- **TASK DIRECTIONS**: Copy every item below verbatim, changing nothing.

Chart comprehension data
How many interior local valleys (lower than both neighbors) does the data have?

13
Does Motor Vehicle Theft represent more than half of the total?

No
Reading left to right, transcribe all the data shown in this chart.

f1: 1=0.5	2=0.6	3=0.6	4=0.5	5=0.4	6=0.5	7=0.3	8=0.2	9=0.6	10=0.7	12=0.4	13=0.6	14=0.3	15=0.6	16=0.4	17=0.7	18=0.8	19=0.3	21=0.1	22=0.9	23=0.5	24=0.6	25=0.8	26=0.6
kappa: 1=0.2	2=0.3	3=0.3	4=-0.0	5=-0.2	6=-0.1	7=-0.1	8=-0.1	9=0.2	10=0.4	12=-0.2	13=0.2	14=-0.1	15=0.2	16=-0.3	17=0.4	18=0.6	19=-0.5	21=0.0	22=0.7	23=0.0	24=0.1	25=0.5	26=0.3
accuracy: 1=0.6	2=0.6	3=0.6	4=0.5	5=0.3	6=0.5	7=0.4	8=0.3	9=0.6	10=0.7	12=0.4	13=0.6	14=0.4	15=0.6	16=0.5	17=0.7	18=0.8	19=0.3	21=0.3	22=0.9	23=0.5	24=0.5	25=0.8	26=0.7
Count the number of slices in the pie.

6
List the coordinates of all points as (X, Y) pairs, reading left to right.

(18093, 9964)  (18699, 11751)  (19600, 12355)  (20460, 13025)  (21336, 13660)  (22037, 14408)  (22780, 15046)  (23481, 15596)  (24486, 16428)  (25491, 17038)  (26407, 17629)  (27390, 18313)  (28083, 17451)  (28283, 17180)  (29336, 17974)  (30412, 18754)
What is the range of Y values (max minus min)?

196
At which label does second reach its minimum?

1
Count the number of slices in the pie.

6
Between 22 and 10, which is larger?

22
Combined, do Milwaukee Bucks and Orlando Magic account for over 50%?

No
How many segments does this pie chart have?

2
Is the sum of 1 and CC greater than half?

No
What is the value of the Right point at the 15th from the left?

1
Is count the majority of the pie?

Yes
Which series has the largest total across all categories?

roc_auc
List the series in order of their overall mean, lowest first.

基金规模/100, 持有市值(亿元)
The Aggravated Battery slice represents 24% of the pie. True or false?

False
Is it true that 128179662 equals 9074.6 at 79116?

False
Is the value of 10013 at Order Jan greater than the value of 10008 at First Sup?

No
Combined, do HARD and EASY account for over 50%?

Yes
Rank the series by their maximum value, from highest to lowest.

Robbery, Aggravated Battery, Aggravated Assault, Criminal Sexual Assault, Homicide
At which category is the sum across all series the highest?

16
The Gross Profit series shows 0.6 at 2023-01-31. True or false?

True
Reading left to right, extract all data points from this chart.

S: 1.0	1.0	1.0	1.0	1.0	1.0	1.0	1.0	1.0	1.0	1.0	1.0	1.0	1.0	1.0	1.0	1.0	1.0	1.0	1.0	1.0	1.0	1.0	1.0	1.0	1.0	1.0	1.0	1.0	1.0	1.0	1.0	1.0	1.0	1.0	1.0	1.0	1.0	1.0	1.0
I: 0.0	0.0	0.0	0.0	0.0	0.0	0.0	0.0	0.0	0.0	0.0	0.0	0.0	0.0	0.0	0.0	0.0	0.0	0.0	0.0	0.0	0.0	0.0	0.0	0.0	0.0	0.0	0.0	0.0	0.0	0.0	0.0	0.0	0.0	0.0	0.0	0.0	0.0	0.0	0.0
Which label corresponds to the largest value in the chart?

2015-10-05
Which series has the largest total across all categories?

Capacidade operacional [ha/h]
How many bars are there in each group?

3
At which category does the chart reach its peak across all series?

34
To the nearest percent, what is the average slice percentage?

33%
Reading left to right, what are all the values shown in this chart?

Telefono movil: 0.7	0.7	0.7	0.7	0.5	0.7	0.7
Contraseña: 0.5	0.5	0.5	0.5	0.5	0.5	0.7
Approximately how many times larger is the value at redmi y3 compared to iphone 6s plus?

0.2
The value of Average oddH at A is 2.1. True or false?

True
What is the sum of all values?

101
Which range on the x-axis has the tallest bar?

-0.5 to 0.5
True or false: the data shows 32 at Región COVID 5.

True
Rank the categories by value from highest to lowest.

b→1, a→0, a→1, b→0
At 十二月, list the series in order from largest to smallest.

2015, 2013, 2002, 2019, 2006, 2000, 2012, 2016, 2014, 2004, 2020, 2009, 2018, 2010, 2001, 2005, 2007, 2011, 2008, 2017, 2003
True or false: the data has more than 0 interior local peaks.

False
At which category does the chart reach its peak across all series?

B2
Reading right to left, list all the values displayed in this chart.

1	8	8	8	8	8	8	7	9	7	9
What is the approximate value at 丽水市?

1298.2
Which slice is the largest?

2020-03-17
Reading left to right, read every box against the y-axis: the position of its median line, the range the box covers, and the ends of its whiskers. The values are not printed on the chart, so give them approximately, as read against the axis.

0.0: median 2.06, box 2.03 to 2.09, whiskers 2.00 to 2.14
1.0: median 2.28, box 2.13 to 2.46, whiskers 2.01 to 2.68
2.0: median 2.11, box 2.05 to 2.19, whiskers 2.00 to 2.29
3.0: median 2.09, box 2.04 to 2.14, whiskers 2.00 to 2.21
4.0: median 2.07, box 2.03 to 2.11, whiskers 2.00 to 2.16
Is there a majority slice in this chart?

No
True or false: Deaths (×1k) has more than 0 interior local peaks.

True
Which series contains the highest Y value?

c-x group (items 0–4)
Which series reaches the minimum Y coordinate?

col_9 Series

- **ANSWER**:
How many interior local valleys (lower than both neighbors) does the data have?

13
Does Motor Vehicle Theft represent more than half of the total?

No
Reading left to right, transcribe all the data shown in this chart.

f1: 1=0.5	2=0.6	3=0.6	4=0.5	5=0.4	6=0.5	7=0.3	8=0.2	9=0.6	10=0.7	12=0.4	13=0.6	14=0.3	15=0.6	16=0.4	17=0.7	18=0.8	19=0.3	21=0.1	22=0.9	23=0.5	24=0.6	25=0.8	26=0.6
kappa: 1=0.2	2=0.3	3=0.3	4=-0.0	5=-0.2	6=-0.1	7=-0.1	8=-0.1	9=0.2	10=0.4	12=-0.2	13=0.2	14=-0.1	15=0.2	16=-0.3	17=0.4	18=0.6	19=-0.5	21=0.0	22=0.7	23=0.0	24=0.1	25=0.5	26=0.3
accuracy: 1=0.6	2=0.6	3=0.6	4=0.5	5=0.3	6=0.5	7=0.4	8=0.3	9=0.6	10=0.7	12=0.4	13=0.6	14=0.4	15=0.6	16=0.5	17=0.7	18=0.8	19=0.3	21=0.3	22=0.9	23=0.5	24=0.5	25=0.8	26=0.7
Count the number of slices in the pie.

6
List the coordinates of all points as (X, Y) pairs, reading left to right.

(18093, 9964)  (18699, 11751)  (19600, 12355)  (20460, 13025)  (21336, 13660)  (22037, 14408)  (22780, 15046)  (23481, 15596)  (24486, 16428)  (25491, 17038)  (26407, 17629)  (27390, 18313)  (28083, 17451)  (28283, 17180)  (29336, 17974)  (30412, 18754)
What is the range of Y values (max minus min)?

196
At which label does second reach its minimum?

1
Count the number of slices in the pie.

6
Between 22 and 10, which is larger?

22
Combined, do Milwaukee Bucks and Orlando Magic account for over 50%?

No
How many segments does this pie chart have?

2
Is the sum of 1 and CC greater than half?

No
What is the value of the Right point at the 15th from the left?

1
Is count the majority of the pie?

Yes
Which series has the largest total across all categories?

roc_auc
List the series in order of their overall mean, lowest first.

基金规模/100, 持有市值(亿元)
The Aggravated Battery slice represents 24% of the pie. True or false?

False
Is it true that 128179662 equals 9074.6 at 79116?

False
Is the value of 10013 at Order Jan greater than the value of 10008 at First Sup?

No
Combined, do HARD and EASY account for over 50%?

Yes
Rank the series by their maximum value, from highest to lowest.

Robbery, Aggravated Battery, Aggravated Assault, Criminal Sexual Assault, Homicide
At which category is the sum across all series the highest?

16
The Gross Profit series shows 0.6 at 2023-01-31. True or false?

True
Reading left to right, extract all data points from this chart.

S: 1.0	1.0	1.0	1.0	1.0	1.0	1.0	1.0	1.0	1.0	1.0	1.0	1.0	1.0	1.0	1.0	1.0	1.0	1.0	1.0	1.0	1.0	1.0	1.0	1.0	1.0	1.0	1.0	1.0	1.0	1.0	1.0	1.0	1.0	1.0	1.0	1.0	1.0	1.0	1.0
I: 0.0	0.0	0.0	0.0	0.0	0.0	0.0	0.0	0.0	0.0	0.0	0.0	0.0	0.0	0.0	0.0	0.0	0.0	0.0	0.0	0.0	0.0	0.0	0.0	0.0	0.0	0.0	0.0	0.0	0.0	0.0	0.0	0.0	0.0	0.0	0.0	0.0	0.0	0.0	0.0
Which label corresponds to the largest value in the chart?

2015-10-05
Which series has the largest total across all categories?

Capacidade operacional [ha/h]
How many bars are there in each group?

3
At which category does the chart reach its peak across all series?

34
To the nearest percent, what is the average slice percentage?

33%
Reading left to right, what are all the values shown in this chart?

Telefono movil: 0.7	0.7	0.7	0.7	0.5	0.7	0.7
Contraseña: 0.5	0.5	0.5	0.5	0.5	0.5	0.7
Approximately how many times larger is the value at redmi y3 compared to iphone 6s plus?

0.2
The value of Average oddH at A is 2.1. True or false?

True
What is the sum of all values?

101
Which range on the x-axis has the tallest bar?

-0.5 to 0.5
True or false: the data shows 32 at Región COVID 5.

True
Rank the categories by value from highest to lowest.

b→1, a→0, a→1, b→0
At 十二月, list the series in order from largest to smallest.

2015, 2013, 2002, 2019, 2006, 2000, 2012, 2016, 2014, 2004, 2020, 2009, 2018, 2010, 2001, 2005, 2007, 2011, 2008, 2017, 2003
True or false: the data has more than 0 interior local peaks.

False
At which category does the chart reach its peak across all series?

B2
Reading right to left, list all the values displayed in this chart.

1	8	8	8	8	8	8	7	9	7	9
What is the approximate value at 丽水市?

1298.2
Which slice is the largest?

2020-03-17
Reading left to right, read every box against the y-axis: the position of its median line, the range the box covers, and the ends of its whiskers. The values are not printed on the chart, so give them approximately, as read against the axis.

0.0: median 2.06, box 2.03 to 2.09, whiskers 2.00 to 2.14
1.0: median 2.28, box 2.13 to 2.46, whiskers 2.01 to 2.68
2.0: median 2.11, box 2.05 to 2.19, whiskers 2.00 to 2.29
3.0: median 2.09, box 2.04 to 2.14, whiskers 2.00 to 2.21
4.0: median 2.07, box 2.03 to 2.11, whiskers 2.00 to 2.16
Is there a majority slice in this chart?

No
True or false: Deaths (×1k) has more than 0 interior local peaks.

True
Which series contains the highest Y value?

c-x group (items 0–4)
Which series reaches the minimum Y coordinate?

col_9 Series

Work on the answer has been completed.